White House spokesman Josh Earnest said the attack by two gunmen was "still under investigation," adding it's "too early to say at this point" whether IS fighters were responsible.

"This is still under investigation by the FBI and other members of the intelligence community to determine any ties or affiliations that these two individuals may have had with ISIL or other terrorist organizations around the world," Earnest said, using another acronym for Islamic State.

The Islamic State group had earlier in the day claimed responsibility for the attack, saying "two of the soldiers of the caliphate" had carried it out.

Meanwhile, the United States has announced rewards of up to $20 million for information leading to the whereabouts of four top leaders of Islamic State.

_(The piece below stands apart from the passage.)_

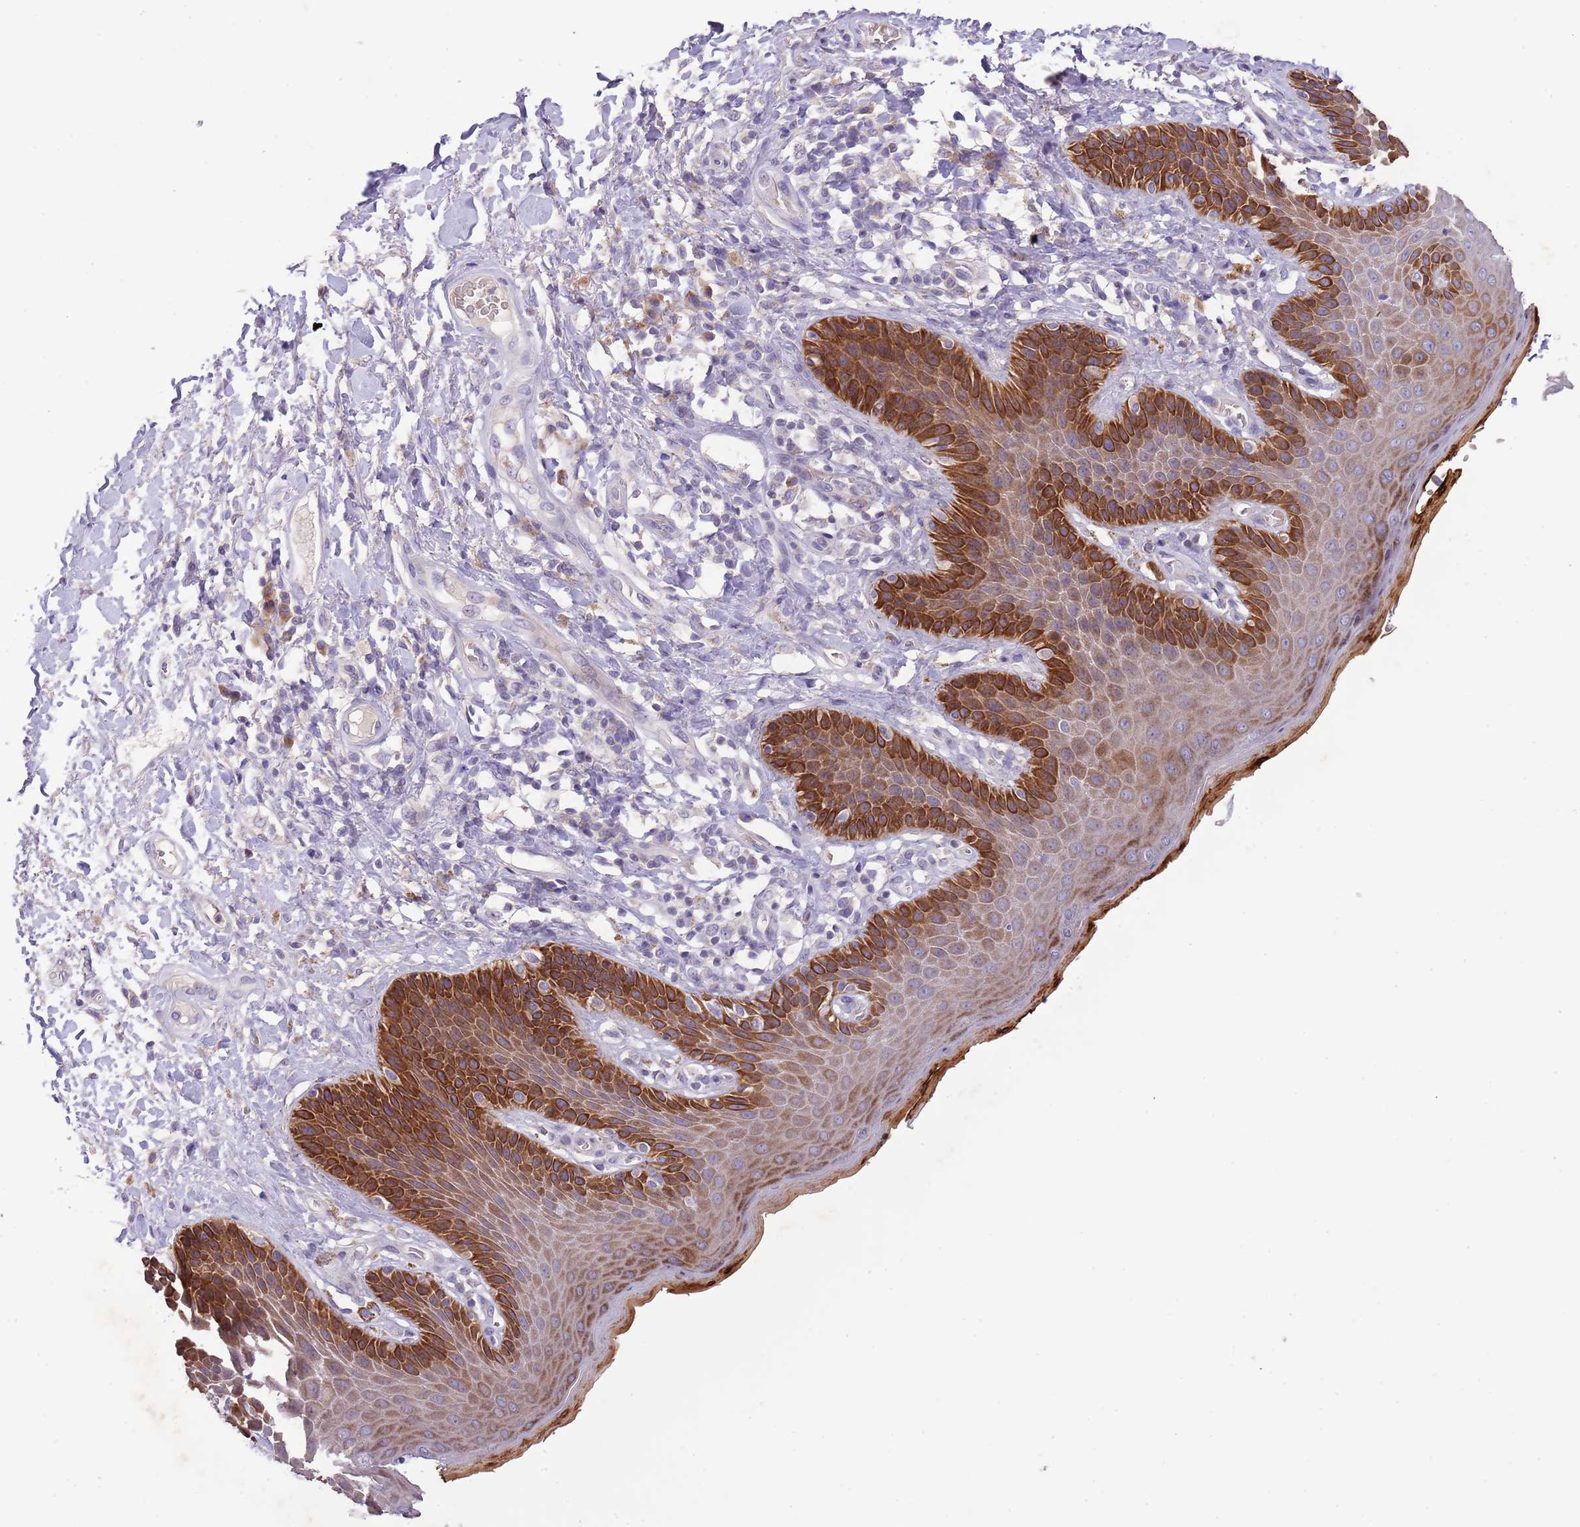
{"staining": {"intensity": "strong", "quantity": "25%-75%", "location": "cytoplasmic/membranous"}, "tissue": "skin", "cell_type": "Epidermal cells", "image_type": "normal", "snomed": [{"axis": "morphology", "description": "Normal tissue, NOS"}, {"axis": "topography", "description": "Anal"}], "caption": "Brown immunohistochemical staining in benign skin reveals strong cytoplasmic/membranous staining in about 25%-75% of epidermal cells.", "gene": "ZNF658", "patient": {"sex": "female", "age": 89}}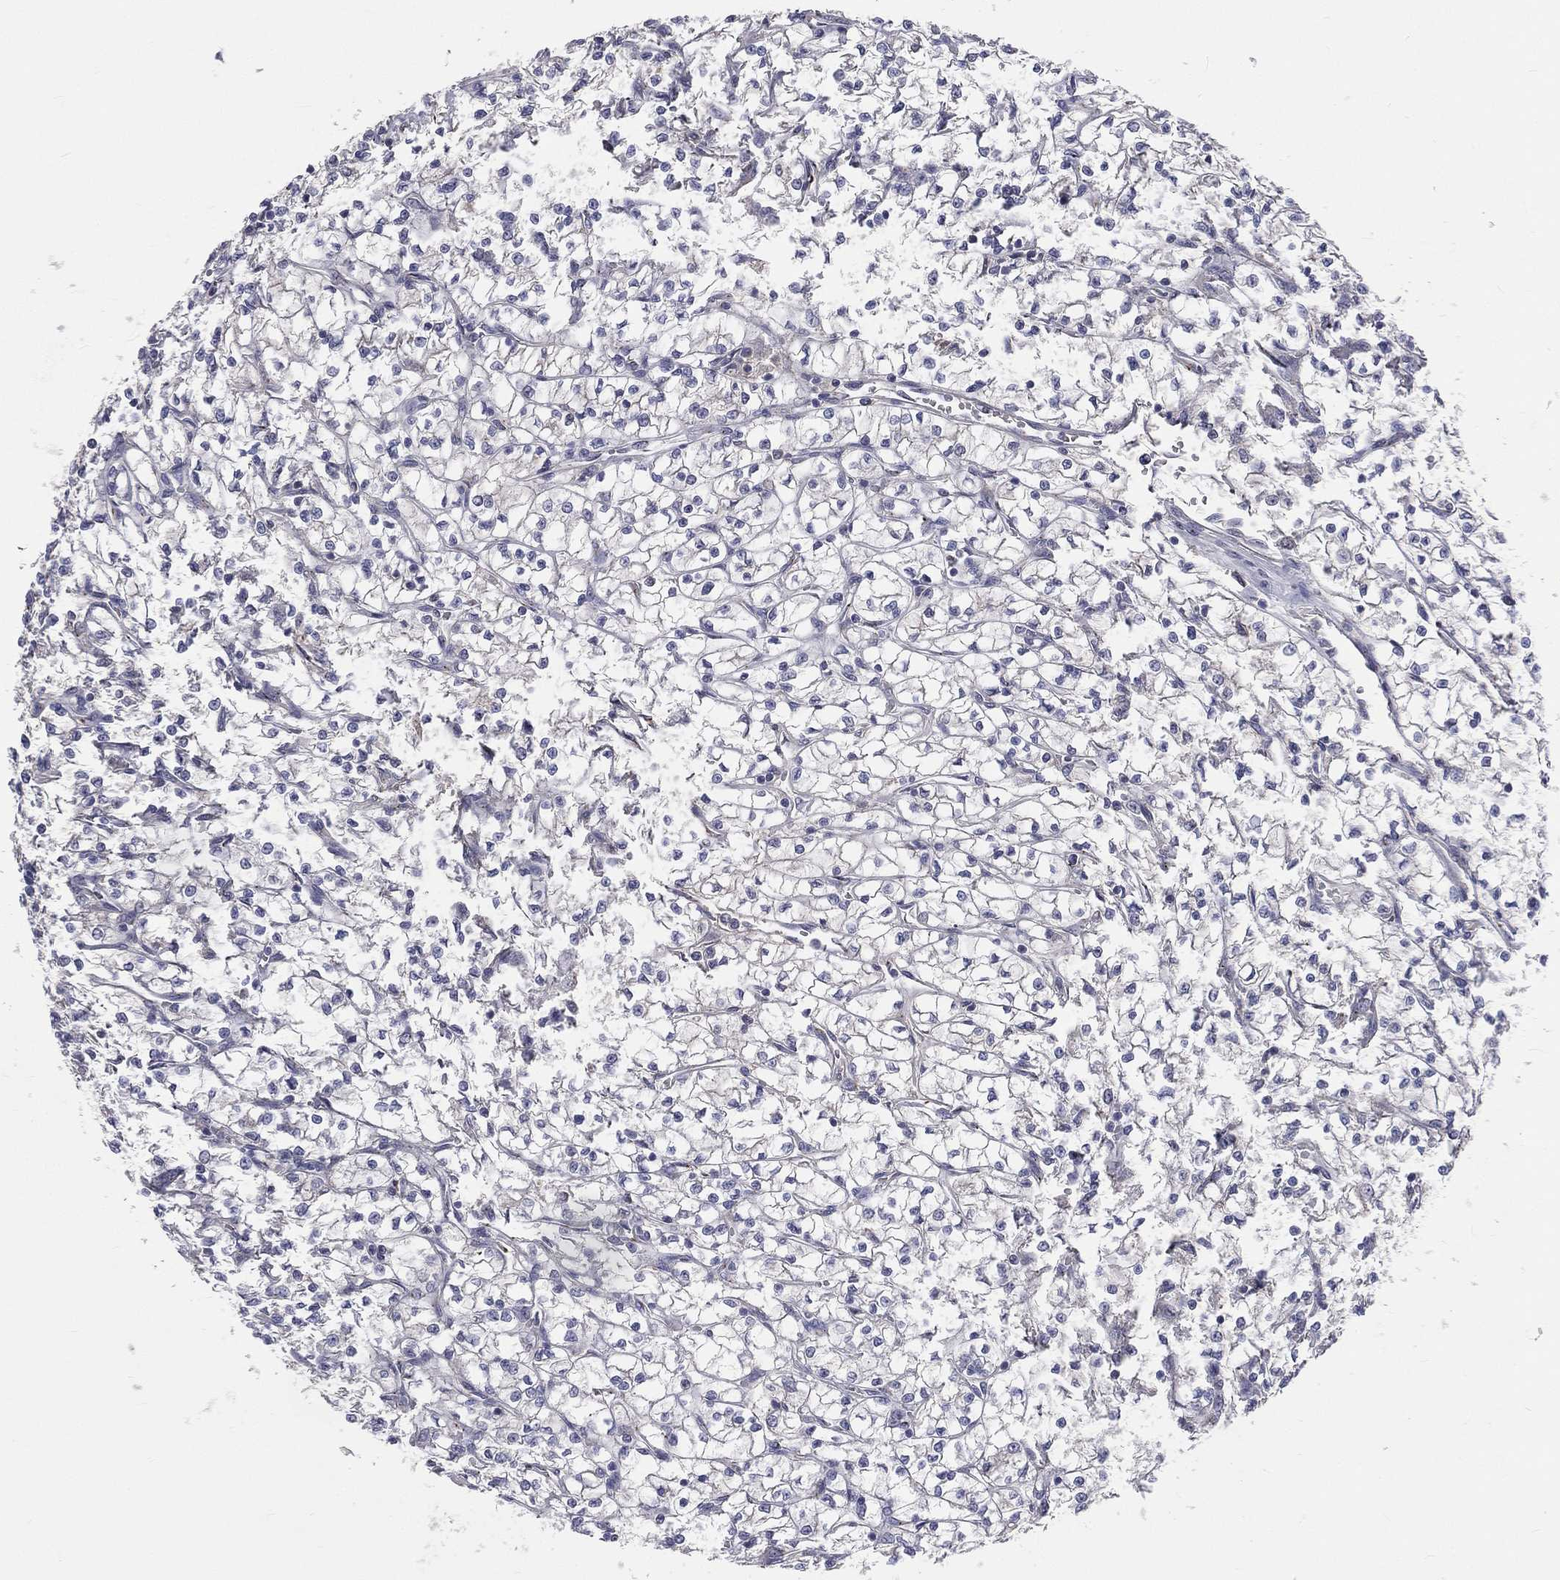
{"staining": {"intensity": "negative", "quantity": "none", "location": "none"}, "tissue": "renal cancer", "cell_type": "Tumor cells", "image_type": "cancer", "snomed": [{"axis": "morphology", "description": "Adenocarcinoma, NOS"}, {"axis": "topography", "description": "Kidney"}], "caption": "A micrograph of renal cancer stained for a protein reveals no brown staining in tumor cells.", "gene": "CROCC", "patient": {"sex": "female", "age": 64}}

The State Department said on May 5 that, through its Rewards for Justice program, it would pay up to $7 million for information on Abd al-Rahman Mustafa al-Qaduli, up to $5 million each for Abu Mohammed al-Adnani and Tarkhan Tayumurazovich Batirashvili, and up to $3 million for Tariq Bin-al-Tahar Bin al Falih al-'Awni al-Harzi.

It said that Qaduli is a senior IS official who originally joined Al-Qaeda's affiliate in Iraq; Adnani is an official IS spokesman; Batirashvili -- known as Umar al-Shishani in the Middle East -- is a battlefield commander in northern Syria who hails from Georgia's Pankisi region; and Harzi is the group's leader for the border region between Syria and Turkey.